Het GVO en HVO op openbare scholen bestaat sinds 1857 en sinds die tijd hebben ouders het recht om daar voor hun kinderen om te vragen. De lessen werden gegeven door docenten die verbonden waren aan kerken, moskeeën of humanistische organisaties. Ouders kunnen kiezen voor de richting van hun voorkeur. Leerlingen die meedoen, krijgen een of twee uur per week les. De landelijke stichting Interkerkelijk Overleg in Schoolzaken (IKOS) is in 1945 opgericht.
Voorzitter was prof. dr. Philip Kohnstamm (1875–1951), de eerste hoogleraar opvoedkunde in ons land, en een belangrijke pleitbezorger van de openbare school. Verzuiling vond hij sektarisch. Maar de godsdienstige opvoeding zag hij als een van de belangrijkste dimensies in de ontwikkeling van de persoonlijkheid. In zijn pedagogische visie waren wereldbeschouwing en opvoedingsidealen nauw met elkaar verbonden.
In mei 2017 pleitte pedagoog Liesbet van Oosten, directeur van de DaVinci Academie in dagblad Trouw nog voor de viering van bijvoorbeeld Pinksteren op openbare scholen, “omdat vieringen kunnen bijdragen aan een toekomst met meer verdraagzaamheid in onze multiculturele samenleving. De verhalen die bij de vieringen horen, verschaffen de mens wijsheid”. Tot haar verbazing reageren leerkrachten vaak afwerend: “Alle geloof is middeleeuws en van voor de Verlichting”.
Op veel plaatsen werden afdelingen van IKOS opgericht, die decennialang optraden als werkgever van de docenten GVO. Zij werkten samen met plaatselijke kerken en kregen in veel gevallen subsidie van burgerlijke gemeenten. In de tachtiger jaren van de vorige eeuw gingen die ertoe over de subsidie af te schaffen. Scheiding van Kerk en Staat en de toenemende secularisatie waren daarvoor de argumenten
Geraakt
Vanaf 2009 werd GVO en HVO gesubsidieerd door de Rijksoverheid. Dat ging niet vanzelf: zo’n achttien organisaties hebben zich vanaf 2004 daarvoor gezamenlijk ingezet. In 2009 is daarom ook het Dienstencentrum GVO en HVO opgericht om de gemeenschappelijke taken te verzorgen van de vijf organisaties, die dit onderwijs op openbare scholen aanbieden.
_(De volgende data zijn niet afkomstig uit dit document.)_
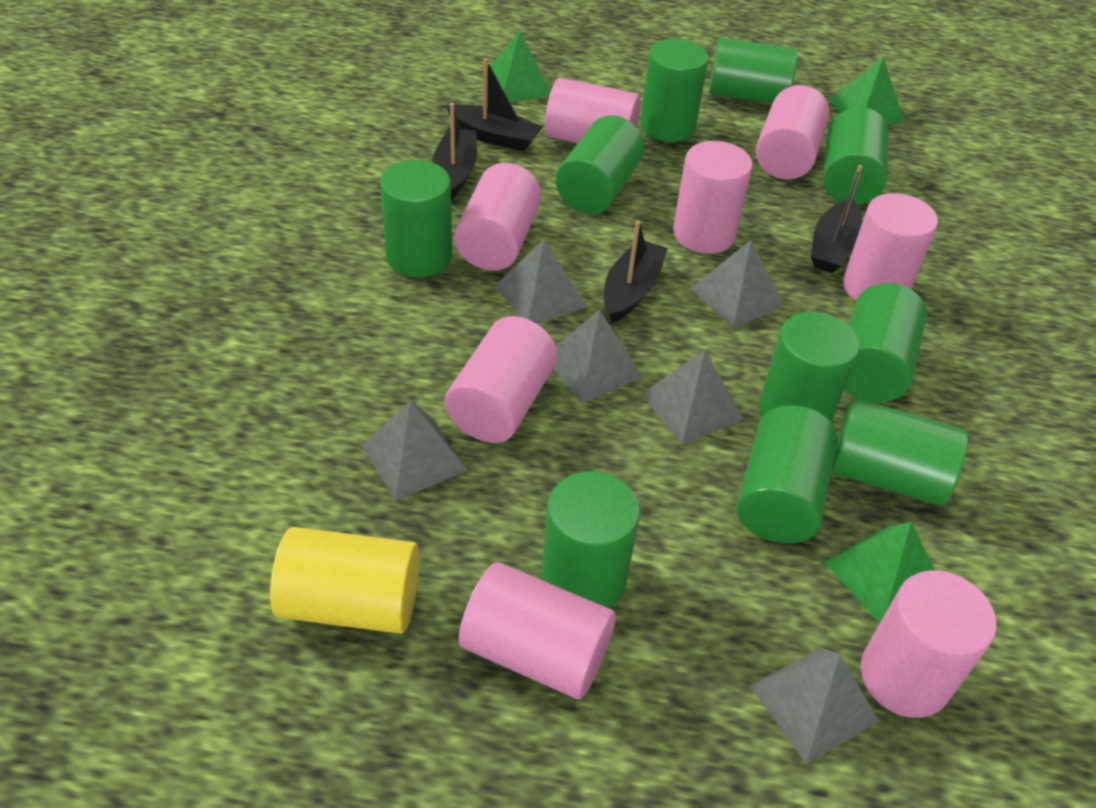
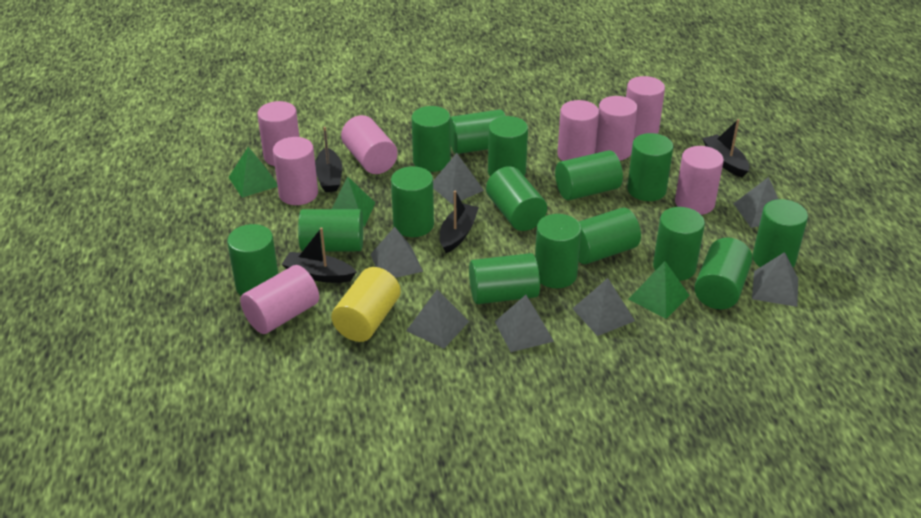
green cylinder: [380,160,452,278] [541,471,640,608] [556,115,645,214] [640,39,708,142] [709,38,798,104] [737,405,838,543] [759,312,859,423] [823,107,888,205] [832,398,968,506] [845,283,927,402] = 10 -> [227,224,278,296] [298,209,363,251] [391,166,434,237] [412,106,451,172] [450,110,506,154] [469,253,540,304] [486,166,547,231] [488,116,528,176] [535,214,581,288] [555,150,623,200] [579,207,641,264] [627,133,674,201] [653,207,705,281] [694,237,752,309] [753,199,808,267] = 15
grey pyramid: [362,401,468,501] [495,238,587,324] [553,309,643,403] [641,350,743,445] [690,240,784,329] [750,647,879,764] = 6 -> [370,227,423,278] [406,290,469,348] [433,153,484,204] [495,295,554,352] [572,278,635,336] [733,177,778,228] [752,252,798,307] = 7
Dat zijn de Stichtingen Protestants Centrum voor GVO, Rooms-Katholiek Centrum voor GVO, Platform van Islamitische Organisaties Rijnmond, Stichting Hindoeïstisch Vormingsonderwijs en de Stichting Humanistisch Vormingsonderwijs. Sinds februari van dit jaar is de financiering van GVO en HVO in de wet verankerd en niet meer afhankelijk van subsidie en de vraag of die weer wordt toegekend. Reden om daar feestelijk bij stil te staan op de sectordag, die elk jaar voor alle docenten in dit onderwijs georganiseerd wordt.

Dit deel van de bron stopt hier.